Поняв, что Астрид к нему никогда больше не вернется, он, как ни странно, связал себя браком с ее заместительницей и даже поспешил завести ребенка, с тем чтобы она от него не сбежала. Теперь он вынужден был посмотреть в лицо фактам и признать, что время побед для него миновало. Его жена также годилась ему скорее во внучки, но теперь этого никто не замечал, видя их вдвоем, так как кинорежиссер держался молодцом, а у нее уже не было такого подтянутого животика, как до родов. В общем он был из тех, кого называют счастливчиками. Он стоял рядом со своей молодой женой, незаметно опираясь на ее плечо, и если он и впрямь справится со своими обязанностями, то может статься, что она останется с ним до самой его смерти. В последний раз я видел его лет десять назад. Когда Симону исполнилось тринадцать лет, он спросил меня, нельзя ли избавить его от визитов к отцу. Ему все больше не по нутру было являться на виллу, где он когда-то жил, и быть свидетелем того, как кинорежиссер расточает заботы своей новой семье. Я думаю, дело тут было не в том, что он чувствовал себя покинутым сыном. Он, должно быть, уже достаточно подрос, чтобы понимать истинные побуждения отца, который приглашал его к себе, поскольку эти визиты вежливости как бы подтверждали, что его предательство прощено, и убеждали его в том, что подобное вообще можно простить.

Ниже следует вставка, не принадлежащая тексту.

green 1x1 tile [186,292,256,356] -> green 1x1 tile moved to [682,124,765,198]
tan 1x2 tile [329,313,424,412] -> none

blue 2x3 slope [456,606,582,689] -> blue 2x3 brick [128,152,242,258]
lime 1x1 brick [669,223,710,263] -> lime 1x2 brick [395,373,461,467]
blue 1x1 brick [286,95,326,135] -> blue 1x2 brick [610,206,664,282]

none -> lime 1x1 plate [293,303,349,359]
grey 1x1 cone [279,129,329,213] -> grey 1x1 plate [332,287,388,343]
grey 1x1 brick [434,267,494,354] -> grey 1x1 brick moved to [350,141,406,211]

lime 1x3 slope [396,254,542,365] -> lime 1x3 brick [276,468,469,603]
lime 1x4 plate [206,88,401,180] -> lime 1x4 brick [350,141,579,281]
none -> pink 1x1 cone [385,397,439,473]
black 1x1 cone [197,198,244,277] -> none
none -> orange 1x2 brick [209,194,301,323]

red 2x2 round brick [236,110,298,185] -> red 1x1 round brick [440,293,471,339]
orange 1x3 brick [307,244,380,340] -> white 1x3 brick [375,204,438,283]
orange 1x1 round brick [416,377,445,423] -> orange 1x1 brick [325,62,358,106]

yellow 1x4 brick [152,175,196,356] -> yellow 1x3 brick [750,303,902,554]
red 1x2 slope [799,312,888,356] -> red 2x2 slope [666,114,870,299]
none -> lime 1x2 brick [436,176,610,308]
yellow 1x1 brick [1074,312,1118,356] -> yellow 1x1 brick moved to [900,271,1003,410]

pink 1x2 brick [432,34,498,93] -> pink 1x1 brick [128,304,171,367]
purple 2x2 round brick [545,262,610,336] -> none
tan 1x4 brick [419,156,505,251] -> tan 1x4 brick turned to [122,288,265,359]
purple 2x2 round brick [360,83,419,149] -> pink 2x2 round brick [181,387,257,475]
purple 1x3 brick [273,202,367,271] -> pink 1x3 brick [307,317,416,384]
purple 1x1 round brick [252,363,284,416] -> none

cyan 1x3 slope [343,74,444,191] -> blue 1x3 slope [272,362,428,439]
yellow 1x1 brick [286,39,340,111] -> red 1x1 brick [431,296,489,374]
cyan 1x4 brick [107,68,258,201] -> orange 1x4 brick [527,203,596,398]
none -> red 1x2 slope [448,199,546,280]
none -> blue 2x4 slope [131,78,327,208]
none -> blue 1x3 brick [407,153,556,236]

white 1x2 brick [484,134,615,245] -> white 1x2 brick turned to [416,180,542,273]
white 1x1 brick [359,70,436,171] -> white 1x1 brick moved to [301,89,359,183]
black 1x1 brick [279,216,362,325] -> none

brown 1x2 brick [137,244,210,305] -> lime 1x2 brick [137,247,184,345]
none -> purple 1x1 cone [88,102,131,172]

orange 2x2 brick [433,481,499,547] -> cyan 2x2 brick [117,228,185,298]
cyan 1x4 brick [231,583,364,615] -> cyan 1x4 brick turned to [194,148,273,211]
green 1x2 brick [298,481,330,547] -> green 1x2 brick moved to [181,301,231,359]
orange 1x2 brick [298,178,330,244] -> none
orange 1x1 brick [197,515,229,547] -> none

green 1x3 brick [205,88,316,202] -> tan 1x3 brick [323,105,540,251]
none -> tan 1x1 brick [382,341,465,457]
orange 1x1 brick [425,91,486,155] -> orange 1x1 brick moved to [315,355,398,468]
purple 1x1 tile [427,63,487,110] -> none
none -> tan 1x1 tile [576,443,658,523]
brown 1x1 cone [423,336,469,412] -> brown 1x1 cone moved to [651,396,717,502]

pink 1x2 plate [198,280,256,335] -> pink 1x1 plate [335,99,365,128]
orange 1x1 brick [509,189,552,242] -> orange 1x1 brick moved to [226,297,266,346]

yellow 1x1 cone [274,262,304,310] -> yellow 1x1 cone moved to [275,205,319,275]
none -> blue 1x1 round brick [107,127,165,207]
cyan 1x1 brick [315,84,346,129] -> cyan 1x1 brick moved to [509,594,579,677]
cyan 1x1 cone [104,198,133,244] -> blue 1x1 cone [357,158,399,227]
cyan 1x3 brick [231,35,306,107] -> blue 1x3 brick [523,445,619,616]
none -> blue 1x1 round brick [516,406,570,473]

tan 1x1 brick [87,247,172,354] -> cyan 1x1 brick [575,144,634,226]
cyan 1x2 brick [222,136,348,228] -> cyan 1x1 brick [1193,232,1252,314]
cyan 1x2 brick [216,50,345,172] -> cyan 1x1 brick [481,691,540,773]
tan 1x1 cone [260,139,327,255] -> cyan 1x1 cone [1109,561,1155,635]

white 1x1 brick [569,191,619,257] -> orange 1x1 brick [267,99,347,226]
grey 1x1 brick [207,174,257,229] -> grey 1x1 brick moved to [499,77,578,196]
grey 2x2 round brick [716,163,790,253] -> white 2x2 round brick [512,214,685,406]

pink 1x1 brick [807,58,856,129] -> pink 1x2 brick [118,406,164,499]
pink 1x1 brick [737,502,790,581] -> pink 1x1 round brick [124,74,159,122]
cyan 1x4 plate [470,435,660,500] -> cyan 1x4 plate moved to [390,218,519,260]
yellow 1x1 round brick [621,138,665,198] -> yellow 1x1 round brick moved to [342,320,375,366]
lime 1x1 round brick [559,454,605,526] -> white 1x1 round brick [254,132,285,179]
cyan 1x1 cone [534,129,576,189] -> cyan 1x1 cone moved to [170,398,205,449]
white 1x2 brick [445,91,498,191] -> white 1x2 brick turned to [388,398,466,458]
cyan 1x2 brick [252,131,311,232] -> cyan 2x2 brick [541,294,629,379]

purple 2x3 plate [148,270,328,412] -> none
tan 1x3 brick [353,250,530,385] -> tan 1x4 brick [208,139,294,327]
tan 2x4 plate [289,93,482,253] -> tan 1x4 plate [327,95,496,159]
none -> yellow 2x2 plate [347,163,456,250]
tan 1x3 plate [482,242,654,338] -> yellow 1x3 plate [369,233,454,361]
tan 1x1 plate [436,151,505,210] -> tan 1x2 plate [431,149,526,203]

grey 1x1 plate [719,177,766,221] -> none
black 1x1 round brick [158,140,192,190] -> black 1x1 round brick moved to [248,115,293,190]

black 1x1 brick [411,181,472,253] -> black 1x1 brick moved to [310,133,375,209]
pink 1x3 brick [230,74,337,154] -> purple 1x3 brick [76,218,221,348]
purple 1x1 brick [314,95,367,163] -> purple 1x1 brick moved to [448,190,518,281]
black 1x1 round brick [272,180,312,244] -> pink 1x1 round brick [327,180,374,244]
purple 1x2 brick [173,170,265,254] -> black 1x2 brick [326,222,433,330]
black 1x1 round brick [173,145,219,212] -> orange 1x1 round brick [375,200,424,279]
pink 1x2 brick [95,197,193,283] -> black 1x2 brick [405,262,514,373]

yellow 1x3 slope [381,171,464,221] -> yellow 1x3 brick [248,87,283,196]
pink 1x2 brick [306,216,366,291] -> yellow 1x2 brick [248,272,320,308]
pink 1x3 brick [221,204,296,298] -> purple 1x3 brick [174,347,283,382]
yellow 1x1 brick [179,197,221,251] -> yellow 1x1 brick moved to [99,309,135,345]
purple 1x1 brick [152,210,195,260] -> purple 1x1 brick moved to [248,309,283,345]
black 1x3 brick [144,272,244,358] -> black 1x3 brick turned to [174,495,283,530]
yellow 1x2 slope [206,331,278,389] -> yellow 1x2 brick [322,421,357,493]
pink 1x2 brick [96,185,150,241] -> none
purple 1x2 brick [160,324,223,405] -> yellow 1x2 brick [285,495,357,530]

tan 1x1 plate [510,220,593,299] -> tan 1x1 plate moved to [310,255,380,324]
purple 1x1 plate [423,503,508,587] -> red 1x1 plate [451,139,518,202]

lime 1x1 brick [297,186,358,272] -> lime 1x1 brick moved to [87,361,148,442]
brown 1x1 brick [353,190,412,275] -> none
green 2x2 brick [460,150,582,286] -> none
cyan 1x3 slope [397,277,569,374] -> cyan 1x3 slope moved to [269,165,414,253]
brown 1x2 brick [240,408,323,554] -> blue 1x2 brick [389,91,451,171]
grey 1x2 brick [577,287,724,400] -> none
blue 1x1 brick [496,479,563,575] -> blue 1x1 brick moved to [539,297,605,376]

Астрид скрепя сердце только ради Симона согласилась поддерживать отношения со своим бывшим мужем. Раз в несколько месяцев он нам звонил, и если случалось, что трубку брала Астрид, лицо ее мрачнело, когда она шла звать Симона к телефону. Она обычно говорила: «Твой отец» и никогда не называла его просто «отец». Она так и не простила его, но, судя по всему, не сумела простить и самой себе то, что когда-то играла роль, которую затем стала играть ее заместительница. Роль маленькой очаровательной тайны, каприза его похоти. Но, несмотря на это, проигнорировать день его шестидесятилетия у нее не хватило твердости. Меня часто удивляет, до чего прочно укоренились в нас семейные условности, независимо от того, каковы бы ни были отношения в семье. Не было ни одного Рождества, чтобы мать не сидела вместе с нами за праздничным столом, и это при том, что я без зазрения совести целыми неделями до этого не звонил ей. Почему-то люди становятся сентиментальными в определенные периоды, не по велению сердца, а просто подчиняясь совершенно бессмысленным определенным датам календаря. У Астрид это особенно бросалось в глаза, поскольку родители ее погибли, когда она была еще девочкой. У нее не было ни братьев, ни сестер. Симон, Роза и я были ее единственной семьей, и она сама выбрала нас, до этого отвергнув кинорежиссера. Это ее желание быть на дне рождения экс-супруга не было уступкой Симону, потому что тот лишь пожал плечами, когда мы однажды утром нашли в почтовом ящике приглашение, снабженное достаточно фривольной фотографией, на которой кинорежиссер стоял в плавках, обнимая за плечи свою молодую жену и своего ребенка, на фоне настоящего деревенского дома, вероятно, где-нибудь в Провансе. Он, обольститель, стоял, вперив в пространство свой настойчивый взгляд и положив руку на крутые ягодицы своей юной жены, молодцеватый и мужественный, словно какой-нибудь подражатель Пикассо. В приглашении было сказано, что он рад будет видеть нас у себя. Ну разумеется, он, без сомнения, рад будет на один день собрать у себя весь свой гарем, словно благодушный паша, поглаживающий свое брюхо, любуясь плодами своего благоухающего сада.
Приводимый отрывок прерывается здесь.